I've gone back through the thread and here's Elton's initial question...
On 06/06/11 08:22, elton sky wrote:
As I don't have experience with big scale cluster, I cannot figure out
the inter-rack communication in a mapreduce job is "significantly"
I saw cisco catalyst 4900 series switch can reach upto 320Gbps
capacity. Connected with 48 nodes with 1Gbps ethernet each, it should
much contention at the switch, is it?
Elton's question deals with why connections within the same switch are faster than connections that traverse a set of switches.
The issue isn't so much one of the fabric within the switch itself, but the width of the connection between the two switches.
If you have 40GBs (each direction) on a switch and you want it to communicate seamlessly with machines on the next switch, you have to have be able to bond 4 10GBe ports together.

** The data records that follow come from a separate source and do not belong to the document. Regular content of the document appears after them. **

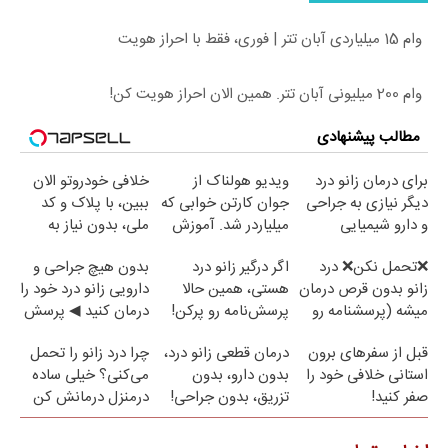
وام 15 میلیاردی آبان تتر | فوری، فقط با احراز هویت
وام 200 میلیونی آبان تتر. همین الان احراز هویت کن!
مطالب پیشنهادی
برای درمان زانو درد
ویدیو هولناک از
خلافی خودروتو الان
دیگر نیازی به جراحی
جوان کارتن خوابی که
ببین، با پلاک و کد
و دارو شیمیایی
میلیاردر شد. آموزش
ملی، بدون نیاز به
نیست(پرسش‌نامه)
رایگان
مراجعه حضوری
❌تحمل نکن❌ درد
اگر درگیر زانو درد
بدون هیچ جراحی و
زانو بدون قرص درمان
هستی، همین حالا
دارویی زانو درد خود را
میشه (پرسشنامه رو
پرسش‌نامه رو پرکن!
درمان کنید ◀ پرسش
پر کن)
نامه ▶
قبل از سفرهای برون
درمان قطعی زانو درد،
چرا درد زانو را تحمل
استانی خلافی خود را
بدون دارو، بدون
می‌کنی؟ خیلی ساده
صفر کنید!
تزریق، بدون جراحی!
درمنزل درمانش کن
(پرسش‌نامه)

(Note: there's a bit more to it, but its the general idea.)
You're going to have a significant slow down on communication between nodes that are on different racks because of the bandwidth limitations on the ports used to connect the switches and not the 'fabric' within the switch itself.
To your point, you can monitor your jobs and see how much of your work is being done by 'data local' tasks. In one job we had 519 tasks started where 482 were 'data local'.

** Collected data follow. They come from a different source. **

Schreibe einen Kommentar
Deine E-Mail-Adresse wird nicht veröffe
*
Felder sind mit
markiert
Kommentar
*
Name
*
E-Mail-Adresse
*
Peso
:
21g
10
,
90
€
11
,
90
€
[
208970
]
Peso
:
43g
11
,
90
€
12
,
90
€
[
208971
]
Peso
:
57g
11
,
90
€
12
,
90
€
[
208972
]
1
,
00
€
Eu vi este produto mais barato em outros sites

So we had ~93% of the jobs where we didn't have an issue with any network latency. And then with the 7% of the jobs, you have to consider what percentage would have occurred where the data traffic is going to involve pulling data across a 'trunk'. So yes, network latency isn't going to be a huge factor in terms of improving overall efficiency.
However, that's just for Hadoop. What happens when you run HBase? ;-)
(You can have more network traffic during a m/r job.)